Saudi Telecommunications Company (STC) announced on Sunday that its subsidiary, Tawal, has successfully secured Sharia-compliant bank loans amounting to a total of $1.42 billion.
This funding is earmarked for Tawal’s acquisition of three telecom tower companies from United Group in Bulgaria, Croatia, and Slovenia.
Back in April, Tawal had entered into an agreement to purchase the tower companies for €1.22 billion ($1.34 billion) from United Group.
This marked Tawal’s initial foray into the European telecommunications market.
STC disclosed that the entire transaction is fully funded through Sharia-compliant bank loans. Furthermore, the necessary approvals for the deal have been obtained, and the process was finalized on August 24.

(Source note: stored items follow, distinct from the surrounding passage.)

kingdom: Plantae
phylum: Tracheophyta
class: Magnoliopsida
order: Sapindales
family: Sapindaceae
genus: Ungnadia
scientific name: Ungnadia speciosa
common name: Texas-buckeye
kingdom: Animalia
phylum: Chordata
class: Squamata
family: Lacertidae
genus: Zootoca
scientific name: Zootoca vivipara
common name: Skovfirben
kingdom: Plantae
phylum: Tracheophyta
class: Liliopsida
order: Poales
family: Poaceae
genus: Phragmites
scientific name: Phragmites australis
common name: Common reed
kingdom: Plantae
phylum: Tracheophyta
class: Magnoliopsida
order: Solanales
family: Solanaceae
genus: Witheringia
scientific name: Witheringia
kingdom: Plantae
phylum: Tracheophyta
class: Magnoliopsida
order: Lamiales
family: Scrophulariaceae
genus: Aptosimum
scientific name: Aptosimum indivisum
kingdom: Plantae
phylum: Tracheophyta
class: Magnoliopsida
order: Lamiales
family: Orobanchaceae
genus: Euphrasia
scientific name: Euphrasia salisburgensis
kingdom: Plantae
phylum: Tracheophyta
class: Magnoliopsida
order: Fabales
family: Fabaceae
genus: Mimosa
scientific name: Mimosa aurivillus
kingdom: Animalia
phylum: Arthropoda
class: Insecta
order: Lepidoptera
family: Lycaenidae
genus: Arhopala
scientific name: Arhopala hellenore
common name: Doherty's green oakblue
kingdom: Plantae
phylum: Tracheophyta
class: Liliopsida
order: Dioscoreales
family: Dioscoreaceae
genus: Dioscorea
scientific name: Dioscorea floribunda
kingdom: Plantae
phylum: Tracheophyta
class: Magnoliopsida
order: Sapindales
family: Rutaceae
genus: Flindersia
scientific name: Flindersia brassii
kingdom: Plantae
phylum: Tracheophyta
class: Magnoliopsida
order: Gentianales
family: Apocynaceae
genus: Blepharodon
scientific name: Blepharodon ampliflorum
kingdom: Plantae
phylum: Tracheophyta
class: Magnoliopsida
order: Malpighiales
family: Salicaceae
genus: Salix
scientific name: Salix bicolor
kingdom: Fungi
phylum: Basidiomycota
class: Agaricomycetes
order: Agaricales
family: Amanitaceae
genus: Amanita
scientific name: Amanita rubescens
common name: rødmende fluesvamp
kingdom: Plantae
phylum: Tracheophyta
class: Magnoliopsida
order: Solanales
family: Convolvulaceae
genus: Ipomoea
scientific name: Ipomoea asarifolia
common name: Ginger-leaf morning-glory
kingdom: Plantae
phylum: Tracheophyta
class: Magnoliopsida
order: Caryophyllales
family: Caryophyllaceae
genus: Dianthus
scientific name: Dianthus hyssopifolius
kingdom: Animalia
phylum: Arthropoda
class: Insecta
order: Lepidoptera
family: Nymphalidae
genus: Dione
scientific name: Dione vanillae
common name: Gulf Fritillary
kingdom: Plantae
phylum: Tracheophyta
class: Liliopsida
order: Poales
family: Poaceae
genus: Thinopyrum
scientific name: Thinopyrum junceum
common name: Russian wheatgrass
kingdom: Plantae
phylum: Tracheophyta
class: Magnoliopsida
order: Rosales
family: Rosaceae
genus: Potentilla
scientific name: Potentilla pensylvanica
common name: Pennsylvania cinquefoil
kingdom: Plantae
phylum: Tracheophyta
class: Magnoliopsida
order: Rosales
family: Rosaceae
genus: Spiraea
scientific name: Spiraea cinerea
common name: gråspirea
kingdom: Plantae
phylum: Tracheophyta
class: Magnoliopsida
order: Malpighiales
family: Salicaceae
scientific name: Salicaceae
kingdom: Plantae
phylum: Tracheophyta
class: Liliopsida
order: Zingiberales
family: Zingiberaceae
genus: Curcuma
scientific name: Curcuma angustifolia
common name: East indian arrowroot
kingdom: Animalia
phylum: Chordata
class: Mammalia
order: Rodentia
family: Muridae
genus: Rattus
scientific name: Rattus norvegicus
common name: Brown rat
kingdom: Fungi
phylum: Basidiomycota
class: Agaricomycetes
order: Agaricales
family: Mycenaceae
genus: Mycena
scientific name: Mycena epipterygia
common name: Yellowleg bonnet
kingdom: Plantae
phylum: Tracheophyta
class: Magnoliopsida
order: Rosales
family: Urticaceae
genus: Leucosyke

The disclosure revealed that Saudi Arabia’s largest bank, Al-Ahli Bank (NCB), contributed a substantial $1.02 billion to the financing, including $300 million as an istisna’a loan.
Additionally, Dubai Islamic Bank and First Abu Dhabi Bank each contributed $250 million and $150 million, respectively, to the arrangement.
STC emphasized that the financial impact of this acquisition will be reflected in the third-quarter earnings.
The move to secure financing through Sharia-compliant bank loans underscores the increasing emphasis on aligning financial practices with Islamic principles.
Tawal’s expansion into the European market showcases the global growth ambitions of Saudi Arabia’s telecommunications sector, positioning it as a key player in the international telecom landscape.